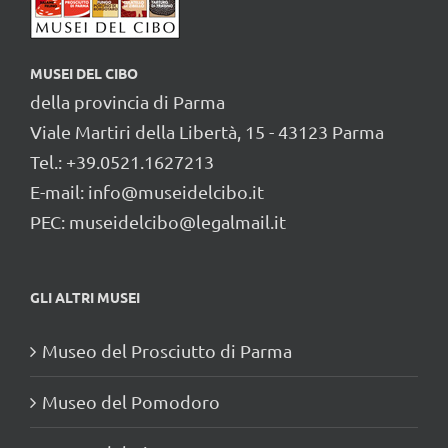
MUSEI DEL CIBO
della provincia di Parma
Viale Martiri della Libertà, 15 - 43123 Parma
Tel.: +39.0521.1627213
E-mail:
info@museidelcibo.it
PEC: museidelcibo@legalmail.it
GLI ALTRI MUSEI
Museo del Prosciutto di Parma
Museo del Pomodoro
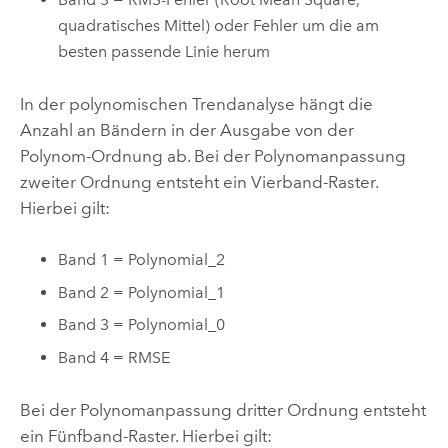
quadratisches Mittel) oder Fehler um die am
besten passende Linie herum
In der polynomischen Trendanalyse hängt die
Anzahl an Bändern in der Ausgabe von der
Polynom-Ordnung ab. Bei der Polynomanpassung
zweiter Ordnung entsteht ein Vierband-Raster.
Hierbei gilt:
Band 1 = Polynomial_2
Band 2 = Polynomial_1
Band 3 = Polynomial_0
Band 4 = RMSE
Bei der Polynomanpassung dritter Ordnung entsteht
ein Fünfband-Raster. Hierbei gilt:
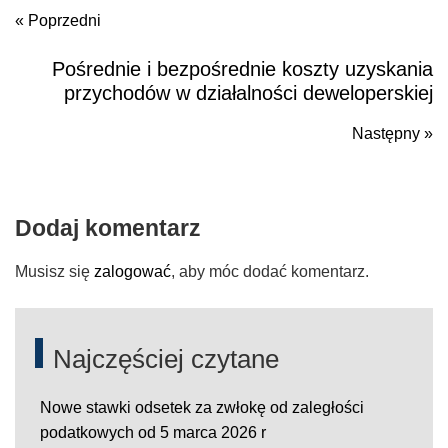
« Poprzedni
Pośrednie i bezpośrednie koszty uzyskania
Poprzedni
przychodów w działalności deweloperskiej
Następny »
N
po
Dodaj komentarz
Musisz się
zalogować
, aby móc dodać komentarz.
Najczęściej czytane
Nowe stawki odsetek za zwłokę od zaległości
podatkowych od 5 marca 2026 r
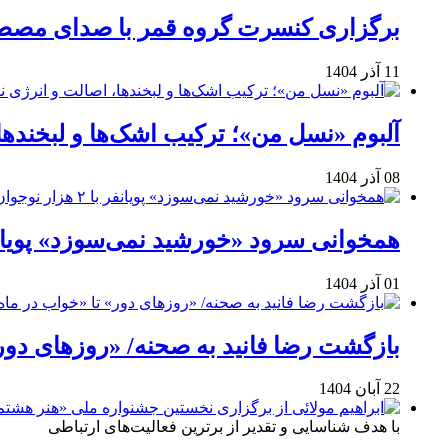
برگزاری کنسرت گروه قمر با صدای مصطفی
11 آذر 1404
آلبوم «نسل من»؛ ترکیب اشک‌ها و لبخنده
08 آذر 1404
همخوانی سرود «خورشید نمی‌سوزد» پویانفر با ۲ هزار نوجوان 
01 آذر 1404
بازگشت رضا فانید به صحنه/ «روزهای دور
22 آبان 1404
با هدف شناسایی و تقدیر از برترین فعالیت‌های ارتباطی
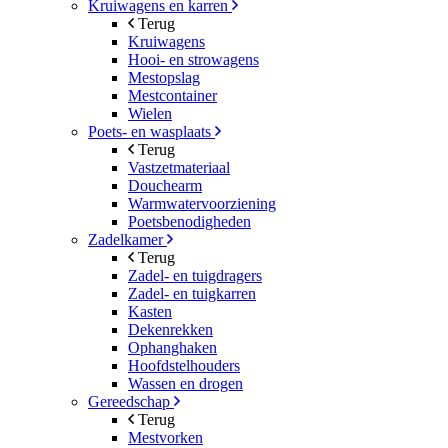
Kruiwagens en karren
Terug
Kruiwagens
Hooi- en strowagens
Mestopslag
Mestcontainer
Wielen
Poets- en wasplaats
Terug
Vastzetmateriaal
Douchearm
Warmwatervoorziening
Poetsbenodigheden
Zadelkamer
Terug
Zadel- en tuigdragers
Zadel- en tuigkarren
Kasten
Dekenrekken
Ophanghaken
Hoofdstelhouders
Wassen en drogen
Gereedschap
Terug
Mestvorken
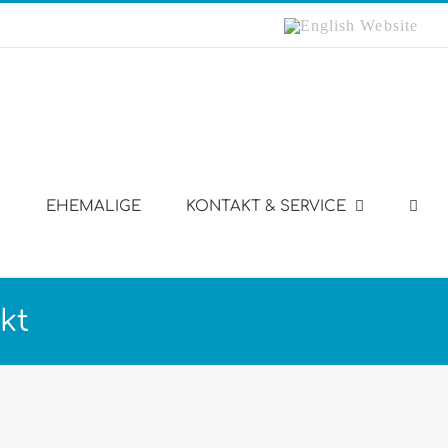
English
Website
EHEMALIGE
KONTAKT & SERVICE
kt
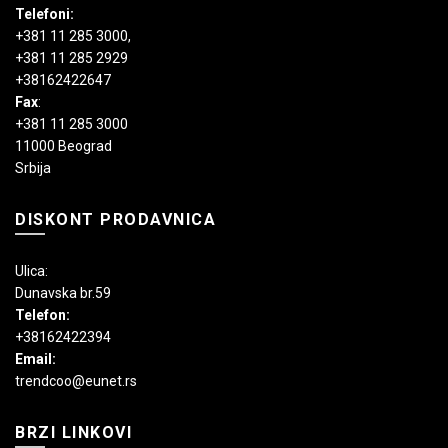
Telefoni:
+381 11 285 3000
,
+381 11 285 2929
+38162422647
Fax
:
+381 11 285 3000
11000 Beograd
Srbija
DISKONT PRODAVNICA
Ulica:
Dunavska br.59
Telefon:
+38162422394
Email:
trendcoo@eunet.rs
BRZI LINKOVI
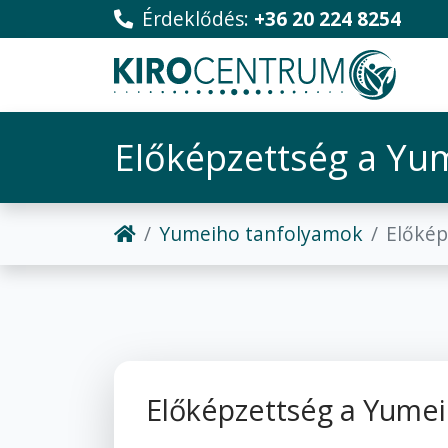
Érdeklődés:
+36 20 224 8254
Előképzettség a Yu
Yumeiho tanfolyamok
Előkép
Előképzettség a Yume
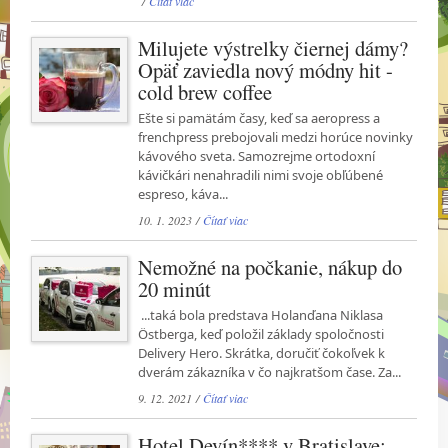
/
Čítať viac
Milujete výstrelky čiernej dámy?
Opäť zaviedla nový módny hit -
cold brew coffee
Ešte si pamätám časy, keď sa aeropress a
frenchpress prebojovali medzi horúce novinky
kávového sveta. Samozrejme ortodoxní
kávičkári nenahradili nimi svoje obľúbené
espreso, káva...
10. 1. 2023 /
Čítať viac
Nemožné na počkanie, nákup do
20 minút
...taká bola predstava Holanďana Niklasa
Östberga, keď položil základy spoločnosti
Delivery Hero. Skrátka, doručiť čokoľvek k
dverám zákazníka v čo najkratšom čase. Za...
9. 12. 2021 /
Čítať viac
Hotel Devín**** v Bratislave:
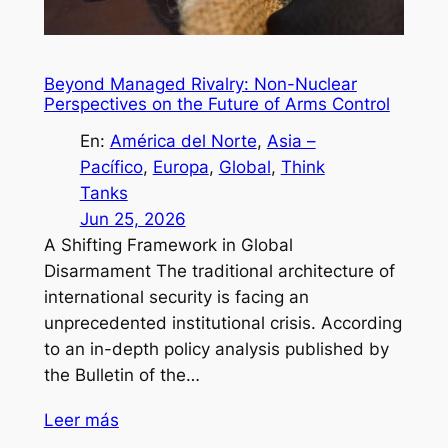
Beyond Managed Rivalry: Non-Nuclear
Perspectives on the Future of Arms Control
En:
América del Norte
, 
Asia –
Pacífico
, 
Europa
, 
Global
, 
Think
Tanks
Jun 25, 2026
A Shifting Framework in Global
Disarmament The traditional architecture of
international security is facing an
unprecedented institutional crisis. According
to an in-depth policy analysis published by
the Bulletin of the…
Leer más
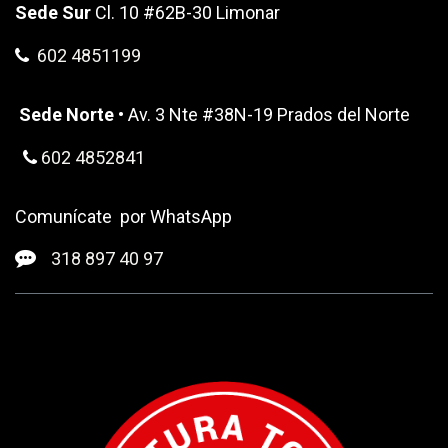
Sede Sur
Cl. 10 #62B-30 Limonar
602 4851199
Sede Norte
• Av. 3 Nte #38N-19 Prados del Norte
602 4852841
Comunícate por WhatsApp
318 ​897 40 97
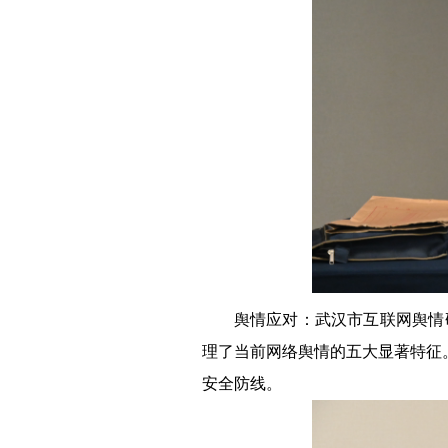
舆情应对：
武汉市互联网舆情
理了当前网络舆情的五大显著特征
安全防线。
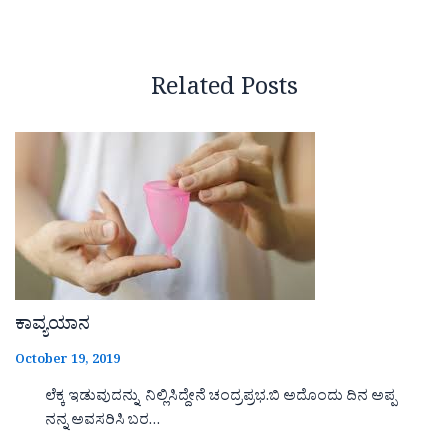
Related Posts
ಕಾವ್ಯಯಾನ
October 19, 2019
ಲೆಕ್ಕ ಇಡುವುದನ್ನು ನಿಲ್ಲಿಸಿದ್ದೇನೆ ಚಂದ್ರಪ್ರಭ.ಬಿ ಅದೊಂದು ದಿನ ಅಪ್ಪ
ನನ್ನ ಅವಸರಿಸಿ ಬರ…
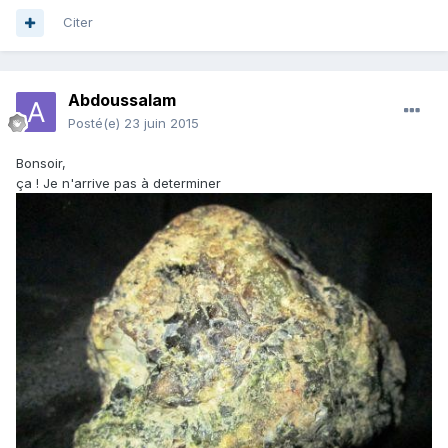
Citer
Abdoussalam
Posté(e)
23 juin 2015
Bonsoir,
ça ! Je n'arrive pas à determiner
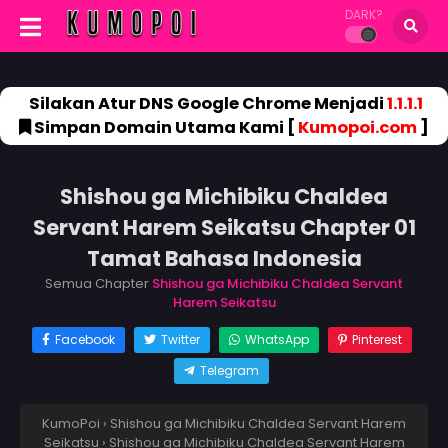
DARK?
Silakan Atur DNS Google Chrome Menjadi
1.1.1.1
Simpan Domain Utama Kami [
Kumopoi.com
]
Shishou ga Michibiku Chaldea
Servant Harem Seikatsu Chapter 01
Tamat Bahasa Indonesia
Semua Chapter
Shishou ga Michibiku Chaldea Servant
Harem Seikatsu
Facebook
Twitter
WhatsApp
Pinterest
Telegram
KumoPoi
›
Shishou ga Michibiku Chaldea Servant Harem
Seikatsu
›
Shishou ga Michibiku Chaldea Servant Harem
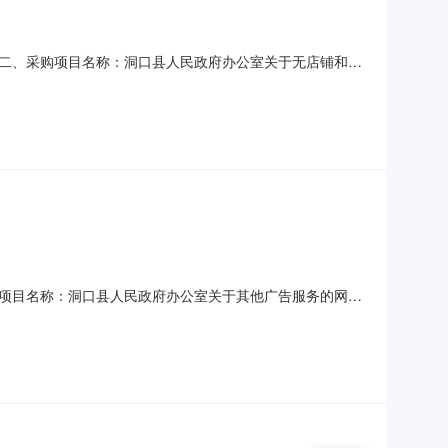
二、采购项目名称：洞口县人民政府办公室关于无店铺和其
接采购六、采购公告发布日期：七、终止原因：原因类型:采购人
项目名称：洞口县人民政府办公室关于其他广告服务的网上
告发布日期：七、终止原因：原因类型:采购人原因补充说明:联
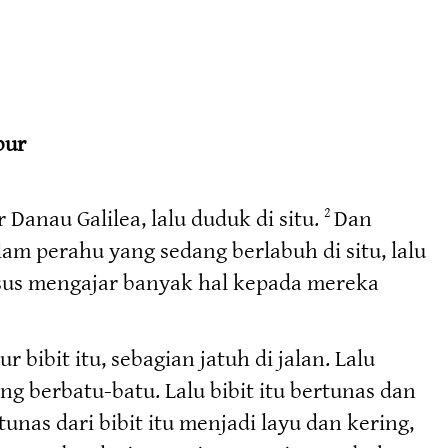
bur
Danau Galilea, lalu duduk di situ.
Dan
2
am perahu yang sedang berlabuh di situ, lalu
sus mengajar banyak hal kepada mereka
 bibit itu, sebagian jatuh di jalan. Lalu
ng berbatu-batu. Lalu bibit itu bertunas dan
unas dari bibit itu menjadi layu dan kering,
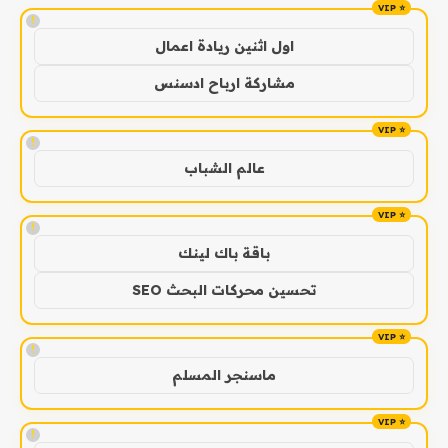
!
اول اثنين ريادة اعمال
مشاركة ارباح ادسنس
!
عالم الشباب
!
باقة باك لينك
تحسين محركات البحث SEO
!
ماسنجر المسلم
!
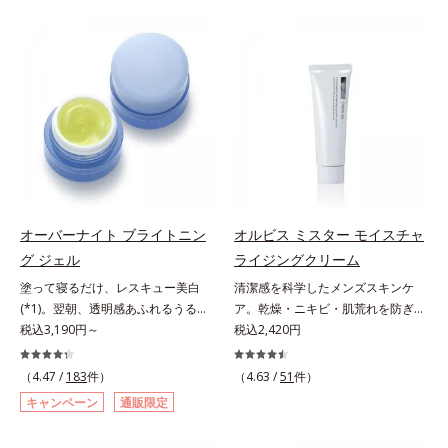
は、年齢による肌悩み一つ一つを対
つを対処するのではなく、肌で起き
処するのではなく、肌で起きている
ていることの根本原因に着目。加齢
ことの根本原因に着目。加齢ととも
とともに現れる年齢サイン(*5)につ
に現れる年齢サインについて研究を
いて研究を進めたところ、弾力感の
進めたところ、弾力感のない状態で
ない状態である「ハリのなさ」や、
ある「ハリのなさ」や、くすみ(*6)
くすみ(*6)などが現れている状態で
などが現れている状態である「透明
ある「透明感のなさ」が現れること
感のなさ」が、大人の肌印象に大き
で大人の肌印象に大きな影響を与え
な影響を与えていることがわかりま
ていることが分かりました。そこで
した。そこでオルビスユー ドット
オルビスユー ドットシリーズは美
シリーズは美容成分(*7)として
容成分(*7)として「G.D.F.アクティ
オーバーナイト ブライトニン
オルビス ミスター モイスチャ
「G.D.F.アクティベーター(*8)」を
ベーター(*8)」を配合。そして、従
グ ジェル
ライジングクリーム
配合。そして、従来から配合してい
来から配合している美白有効成分
塗って寝るだけ、レスキュー美白
清潔感を科学したメンズスキンケ
る美白(*1)有効成分「トラネキサム
「トラネキサム酸」を配合しまし
(*1)。翌朝、透明感あふれるうるぷ
ア。乾燥・ニキビ・肌荒れを防ぎハ
酸」を配合しました。さらに、シリ
た。さらに、シリーズ共通の美容成
る肌を叶える、お守り涼感ジェルパ
税込3,190円～
リ・ツヤのある、好印象な清潔透明
税込2,420円
ーズ共通の美容成分「GLルートブ
分(*7)「GLルートブースター(*9)」
ック。紫外線を浴びた日の夜は、ひ
肌(*1)へ。オルビスミスターは、男
ースター(*9)」を配合することで、
を配合することで、肌のふっくら感
んやり気持ちいいジェルでお肌をレ
性の清潔感、爽やかさ、若々しさの
肌のふっくら感や透明感を叶えま
や透明感を叶えます。美白ケアしな
（4.47 /
183
件）
（4.63 /
51
件）
スキュー！ メラニンの産生指令が
印象を科学的に検証し、ポジティブ
す。美白ケアしながら多角的なエイ
がら多角的なエイジングケアが叶う
キャンペーン
通販限定
活発になる夜の肌環境に着目して、
な光（＝ツヤ）が男性の印象に重要
ジングケアが叶うシリーズに。3ス
シリーズに。3ステップで上向き
塗って眠るだけの簡単ケアで“潤白
であること(*2)を業界で初めて発見
テップで上向き(*10)のハリと透明
(*10)のハリと透明感を。効果的な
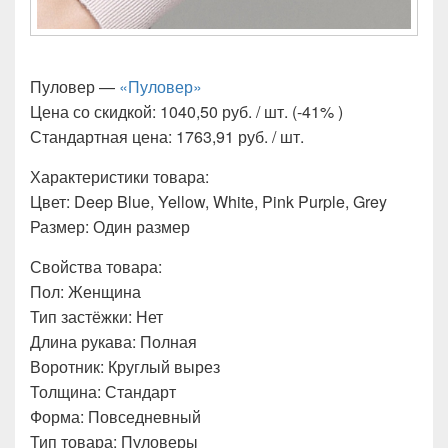
Пуловер —
«Пуловер»
Цена со скидкой: 1040,50 руб. / шт. (-41% )
Стандартная цена: 1763,91 руб. / шт.
Характеристики товара:
Цвет: Deep Blue, Yellow, White, Pink Purple, Grey
Размер: Один размер
Свойства товара:
Пол: Женщина
Тип застёжки: Нет
Длина рукава: Полная
Воротник: Круглый вырез
Толщина: Стандарт
Форма: Повседневный
Тип товара: Пуловеры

::::::

▶ [ASSIGNMENT] Duplicate the entries word for word from their first line through the line containing "podatkowych od 5 marca 2026 r", including that line, and leave the pictures out.

▶ [ANSWER FOR THIS EXERCISE]
MUSEI DEL CIBO
della provincia di Parma
Viale Martiri della Libertà, 15 - 43123 Parma
Tel.: +39.0521.1627213
E-mail:
info@museidelcibo.it
PEC: museidelcibo@legalmail.it
GLI ALTRI MUSEI
Museo del Prosciutto di Parma
Museo del Pomodoro
quadratisches Mittel) oder Fehler um die am
besten passende Linie herum
In der polynomischen Trendanalyse hängt die
Anzahl an Bändern in der Ausgabe von der
Polynom-Ordnung ab. Bei der Polynomanpassung
zweiter Ordnung entsteht ein Vierband-Raster.
Hierbei gilt:
Band 1 = Polynomial_2
Band 2 = Polynomial_1
Band 3 = Polynomial_0
Band 4 = RMSE
Bei der Polynomanpassung dritter Ordnung entsteht
ein Fünfband-Raster. Hierbei gilt:
« Poprzedni
Pośrednie i bezpośrednie koszty uzyskania
Poprzedni
przychodów w działalności deweloperskiej
Następny »
N
po
Dodaj komentarz
Musisz się
zalogować
, aby móc dodać komentarz.
Najczęściej czytane
Nowe stawki odsetek za zwłokę od zaległości
podatkowych od 5 marca 2026 r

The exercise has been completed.